Among all the money problems that come with being an older person, the fact that Social Security retirement benefits may be taxed is the one that makes people the most angry. From what I've seen, I know that some seniors have no idea about this. I've also had to sit and listen to people who know what's going on rant. It kind of goes like this: "I already paid taxes on the money I made when I worked. Each time I got paid, Social Security was taken out of my money. This was a tax. It seems like this is a tax on a tax." And still more...
After giving the person a chance to vent, I would usually say, "Hey, don't kill the person who told you! I'm here to find out if any of your Social Security benefits are taxed, if so, how much, and what we can do to lower or get rid of that tax." So let me tell you what we talked about in the first part of our talk.
Whether you pay taxes or not depends on:
- How much money you make.
- If you get money from sources other than Social Security or not.
How much you pay in taxes depends on:
- Your filing status, which is either "single" or "married."
- How much money you make.
In 1983, a tax began to be taken out of Social Security retirement benefits. Up to half of the benefits were subject to tax. In 1993, this number went up to 85%. Here's how to figure it out...
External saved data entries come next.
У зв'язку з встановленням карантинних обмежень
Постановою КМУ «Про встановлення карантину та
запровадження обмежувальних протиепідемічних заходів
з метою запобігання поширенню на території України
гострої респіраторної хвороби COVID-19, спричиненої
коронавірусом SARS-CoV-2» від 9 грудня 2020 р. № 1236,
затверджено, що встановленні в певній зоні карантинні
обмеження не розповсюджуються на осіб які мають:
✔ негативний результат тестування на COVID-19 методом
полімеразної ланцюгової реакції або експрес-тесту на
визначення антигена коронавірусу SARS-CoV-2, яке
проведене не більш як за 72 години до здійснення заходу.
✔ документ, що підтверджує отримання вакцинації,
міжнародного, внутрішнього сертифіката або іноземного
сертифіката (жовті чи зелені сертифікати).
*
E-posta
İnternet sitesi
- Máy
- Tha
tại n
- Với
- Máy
The first thing you need to do is figure out your "provisional income." So get your tax return from last year.
- Add any tax exempt interest (line 8b).
- Your "provisional income" is the number you get.
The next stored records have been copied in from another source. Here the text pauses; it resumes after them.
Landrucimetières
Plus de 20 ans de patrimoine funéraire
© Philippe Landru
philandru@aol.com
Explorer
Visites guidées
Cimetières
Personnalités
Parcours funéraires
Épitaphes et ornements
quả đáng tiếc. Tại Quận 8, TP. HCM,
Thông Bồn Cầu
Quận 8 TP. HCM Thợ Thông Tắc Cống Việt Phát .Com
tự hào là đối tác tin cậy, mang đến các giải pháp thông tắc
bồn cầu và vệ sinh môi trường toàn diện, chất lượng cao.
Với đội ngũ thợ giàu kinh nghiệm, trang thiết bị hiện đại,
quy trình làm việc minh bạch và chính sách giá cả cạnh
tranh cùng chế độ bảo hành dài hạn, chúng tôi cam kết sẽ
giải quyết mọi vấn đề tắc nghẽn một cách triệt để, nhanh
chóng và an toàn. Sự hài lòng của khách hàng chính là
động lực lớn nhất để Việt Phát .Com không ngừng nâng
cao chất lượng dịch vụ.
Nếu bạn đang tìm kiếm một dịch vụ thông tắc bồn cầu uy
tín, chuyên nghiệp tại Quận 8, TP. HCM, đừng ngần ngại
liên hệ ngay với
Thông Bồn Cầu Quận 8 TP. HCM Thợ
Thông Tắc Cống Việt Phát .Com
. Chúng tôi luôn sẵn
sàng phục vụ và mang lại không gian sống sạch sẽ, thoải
- Add half of your total Social Security benefits (line 20a).
- Take your taxable Social Security benefits (line 20b) out of your Adjusted Gross Income (line 37).
You can use the rules to figure out how much of your Social Security is taxed once you know this number. Again, this depends on your marital status and how much money you make.
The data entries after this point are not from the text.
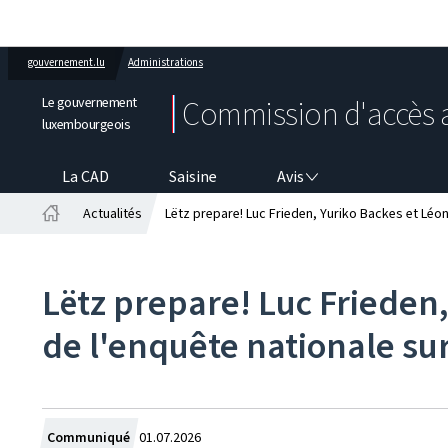
gouvernement.lu
Administrations
Le gouvernement
Commission d'accès 
luxembourgeois
AVIS
La CAD
Saisine
Avis
Actualités
Lëtz prepare! Luc Frieden, Yuriko Backes et Léo
Accueil
Lëtz prepare! Luc Frieden
de l'enquête nationale su
Crée
Communiqué
01.07.2026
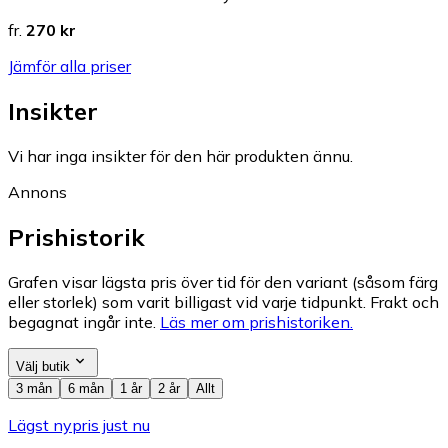
fr.
270 kr
Jämför alla priser
Insikter
Vi har inga insikter för den här produkten ännu.
Annons
Prishistorik
Grafen visar lägsta pris över tid för den variant (såsom färg
eller storlek) som varit billigast vid varje tidpunkt. Frakt och
begagnat ingår inte.
Läs mer om prishistoriken.
Välj butik
3 mån
6 mån
1 år
2 år
Allt
Lägst nypris just nu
First, let's look at a married couple who files together. The math is as follows...
- If your tax-free income is more than $32,000:
- You don't have to worry if your provisional income is less than $32,000.
a. Divide by two the amount of provisional income between $32,000 and $44,000.
b. If your provisional income is more than $44,000, take the total amount of your provisional income, take $44,000 off of it, and multiply that number by 0.85.
c. Add 2a and 2b.
d. Multiply your total benefits from Social Security (line 20a) by 0.85.
e. The amount of your S.S. benefit that is taxed is the less of what you got for 2c and 2e.
Now let's look at how to figure out the cost for one person...
- None of your Social Security benefits are taxed if your provisional income is less than $25,000.
- If your temporary income is more than $25,000:
a. Divide by two the amount of provisional income between $34,000 and $25,000.
b. If your provisional income is more than $34,000, take $34,000 off the total amount of your provisional income and multiply that number by 0.85.
c. Add 2a and 2b.
d. Times your total Social Security benefit (line 20) by 0.85.
e. The amount of your S.S. benefit that is taxed is the less of what you got for 2c and 2d.
Now that you know if any of your Social Security benefits are taxed and, if so, how much, you should look into ways to lower or get rid of this tax. In general, solutions fall into three groups:
- Cut back on the dividends you get.
- Cut your interest income that isn't taxed.
- Cut down on the interest you get. Most of the time, it's interest on CDs.
Note: The above calculations are very easy to understand. There may be other parts of your situation that change the math. It is highly recommended that you talk to a qualified tax expert.